Our approach uses existing technology

Inertial fusion is a pulsed process, like an internal combustion engine. Each target releases a large amount of energy; the power output is the energy per shot multiplied by the frequency. A pulsed approach gives great design flexibility, trading off energy per shot and frequency. Our aim is the lowest risk plant design possible. High energy per shot reduces physics risk, and slower frequency and small overall plant size reduce the engineering risk.

The target will simply be dropped into the reaction chamber from above, falling under gravity. The projectile is launched downwards on top of the target and catches it up in the centre of the chamber. The impact is focused by the target and a pulse of fusion energy* is released. That energy is absorbed by the lithium flowing inside the vessel, heating it up. Finally, a heat exchanger transfers the heat of the lithium to water, generating steam that turns a turbine and produces electricity.

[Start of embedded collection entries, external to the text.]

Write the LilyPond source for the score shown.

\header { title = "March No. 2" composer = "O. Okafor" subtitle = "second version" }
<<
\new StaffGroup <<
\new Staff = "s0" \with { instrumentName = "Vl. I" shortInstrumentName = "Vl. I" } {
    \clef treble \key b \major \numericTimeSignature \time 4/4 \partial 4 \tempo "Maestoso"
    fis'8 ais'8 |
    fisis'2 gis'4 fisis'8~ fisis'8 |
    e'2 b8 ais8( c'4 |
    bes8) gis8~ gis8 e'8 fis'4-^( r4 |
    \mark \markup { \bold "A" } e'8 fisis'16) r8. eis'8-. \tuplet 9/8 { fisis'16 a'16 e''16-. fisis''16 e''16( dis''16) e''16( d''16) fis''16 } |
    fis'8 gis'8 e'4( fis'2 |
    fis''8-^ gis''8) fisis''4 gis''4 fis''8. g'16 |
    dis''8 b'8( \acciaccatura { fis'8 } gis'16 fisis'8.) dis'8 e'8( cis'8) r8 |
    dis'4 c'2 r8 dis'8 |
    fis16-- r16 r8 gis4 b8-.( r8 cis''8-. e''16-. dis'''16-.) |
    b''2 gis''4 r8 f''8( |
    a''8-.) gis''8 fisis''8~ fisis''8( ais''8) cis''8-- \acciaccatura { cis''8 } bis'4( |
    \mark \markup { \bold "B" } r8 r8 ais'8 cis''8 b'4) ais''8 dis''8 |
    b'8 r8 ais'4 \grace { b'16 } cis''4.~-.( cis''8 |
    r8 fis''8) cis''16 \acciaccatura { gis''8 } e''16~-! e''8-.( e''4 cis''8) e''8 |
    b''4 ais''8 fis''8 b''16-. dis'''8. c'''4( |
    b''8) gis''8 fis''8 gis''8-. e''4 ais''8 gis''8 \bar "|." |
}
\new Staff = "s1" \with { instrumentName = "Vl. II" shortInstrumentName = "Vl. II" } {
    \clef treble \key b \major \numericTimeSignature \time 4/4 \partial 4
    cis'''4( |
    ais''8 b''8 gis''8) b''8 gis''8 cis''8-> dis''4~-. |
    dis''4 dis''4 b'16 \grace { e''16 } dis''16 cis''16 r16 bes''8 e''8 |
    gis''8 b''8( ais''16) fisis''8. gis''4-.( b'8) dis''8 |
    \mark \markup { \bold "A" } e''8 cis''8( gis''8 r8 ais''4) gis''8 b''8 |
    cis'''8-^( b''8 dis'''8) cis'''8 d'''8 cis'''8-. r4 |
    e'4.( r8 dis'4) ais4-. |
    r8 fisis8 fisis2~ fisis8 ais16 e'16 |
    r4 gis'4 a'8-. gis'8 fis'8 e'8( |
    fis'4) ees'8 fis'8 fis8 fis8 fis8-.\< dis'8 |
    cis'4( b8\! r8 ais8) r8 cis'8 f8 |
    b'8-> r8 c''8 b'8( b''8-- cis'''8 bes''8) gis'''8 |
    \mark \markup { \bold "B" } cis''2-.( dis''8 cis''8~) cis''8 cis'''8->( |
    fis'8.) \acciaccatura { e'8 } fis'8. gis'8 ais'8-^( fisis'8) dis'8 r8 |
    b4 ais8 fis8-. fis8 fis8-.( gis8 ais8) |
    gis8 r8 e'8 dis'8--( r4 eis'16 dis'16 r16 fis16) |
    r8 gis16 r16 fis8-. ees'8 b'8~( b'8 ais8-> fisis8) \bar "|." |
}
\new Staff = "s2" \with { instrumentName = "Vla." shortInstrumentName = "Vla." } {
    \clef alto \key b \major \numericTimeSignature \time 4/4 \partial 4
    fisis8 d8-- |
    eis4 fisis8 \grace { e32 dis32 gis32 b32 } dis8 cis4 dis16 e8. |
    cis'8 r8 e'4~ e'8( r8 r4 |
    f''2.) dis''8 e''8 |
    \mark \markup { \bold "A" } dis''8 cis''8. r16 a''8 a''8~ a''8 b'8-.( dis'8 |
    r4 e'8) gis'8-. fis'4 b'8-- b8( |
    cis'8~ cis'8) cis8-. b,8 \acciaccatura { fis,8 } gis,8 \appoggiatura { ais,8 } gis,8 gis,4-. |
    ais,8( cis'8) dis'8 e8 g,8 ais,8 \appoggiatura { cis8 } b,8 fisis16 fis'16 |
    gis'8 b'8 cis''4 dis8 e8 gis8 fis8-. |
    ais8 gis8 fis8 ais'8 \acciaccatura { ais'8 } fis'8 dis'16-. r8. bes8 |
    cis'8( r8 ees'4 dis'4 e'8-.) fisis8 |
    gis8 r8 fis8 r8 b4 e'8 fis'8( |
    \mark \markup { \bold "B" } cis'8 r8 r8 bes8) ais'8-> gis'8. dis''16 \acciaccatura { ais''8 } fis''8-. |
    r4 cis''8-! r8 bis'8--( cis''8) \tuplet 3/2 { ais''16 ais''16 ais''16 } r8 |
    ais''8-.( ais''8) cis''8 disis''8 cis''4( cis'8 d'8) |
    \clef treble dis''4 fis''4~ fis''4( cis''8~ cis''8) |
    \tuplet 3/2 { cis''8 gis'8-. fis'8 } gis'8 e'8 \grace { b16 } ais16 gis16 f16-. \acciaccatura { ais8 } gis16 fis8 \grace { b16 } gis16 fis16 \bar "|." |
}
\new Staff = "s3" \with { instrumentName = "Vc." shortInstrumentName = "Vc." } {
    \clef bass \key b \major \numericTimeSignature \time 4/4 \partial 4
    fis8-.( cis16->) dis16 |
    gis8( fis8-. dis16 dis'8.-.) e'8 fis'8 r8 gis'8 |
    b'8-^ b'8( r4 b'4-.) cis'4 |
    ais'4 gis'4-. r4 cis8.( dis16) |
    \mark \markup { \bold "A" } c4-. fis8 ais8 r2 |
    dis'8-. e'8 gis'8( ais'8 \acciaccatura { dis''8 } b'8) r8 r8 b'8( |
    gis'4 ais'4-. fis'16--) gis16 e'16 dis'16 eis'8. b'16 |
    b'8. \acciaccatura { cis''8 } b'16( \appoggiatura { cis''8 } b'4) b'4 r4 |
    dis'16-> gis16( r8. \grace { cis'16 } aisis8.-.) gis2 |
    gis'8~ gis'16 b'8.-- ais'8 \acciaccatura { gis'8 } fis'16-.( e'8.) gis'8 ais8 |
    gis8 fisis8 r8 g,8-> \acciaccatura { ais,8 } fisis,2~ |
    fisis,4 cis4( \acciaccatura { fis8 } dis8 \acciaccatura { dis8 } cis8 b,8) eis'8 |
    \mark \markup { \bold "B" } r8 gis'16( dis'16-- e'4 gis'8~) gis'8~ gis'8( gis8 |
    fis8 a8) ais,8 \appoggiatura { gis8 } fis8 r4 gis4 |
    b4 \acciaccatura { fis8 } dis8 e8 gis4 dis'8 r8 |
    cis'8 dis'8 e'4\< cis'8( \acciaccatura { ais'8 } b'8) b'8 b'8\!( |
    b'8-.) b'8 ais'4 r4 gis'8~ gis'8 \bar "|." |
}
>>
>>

* we had a vote and decided that neutrons are purple

This plant design avoids the three biggest engineering challenges of fusion: preventing neutron damage, producing tritium, and managing extreme heat flux. Lithium is used to produce tritium, one of the two fusion fuels. Our design allows tritium self-sufficiency with pure lithium in the natural isotope balance. This is a major advantage as the only by-product is helium, and there is an established supply chain for normal lithium.

The thick liquid lithium also blocks the neutrons from reaching the vessel, meaning that it will last for the lifetime of the plant. The liquid first wall also addresses the issue of very high heat flux. Some of the lithium will be vapourised by the energy release, but it simply recondenses.

There is a large amount of existing engineering that can be reused to realise this plant design. Fast breeder reactors, a type of nuclear plant, use liquid metal as the coolant, typically sodium or sodium-potassium mixture. The engineering from these plants can be ported over to lithium. After the lithium heat exchanger, the plant is identical to many other already working facilities. Most of the cost is low risk engineering.

We are aiming for a power plant producing ~150 MW of electricity, firing once every 30 seconds, and costing less than $1 bn.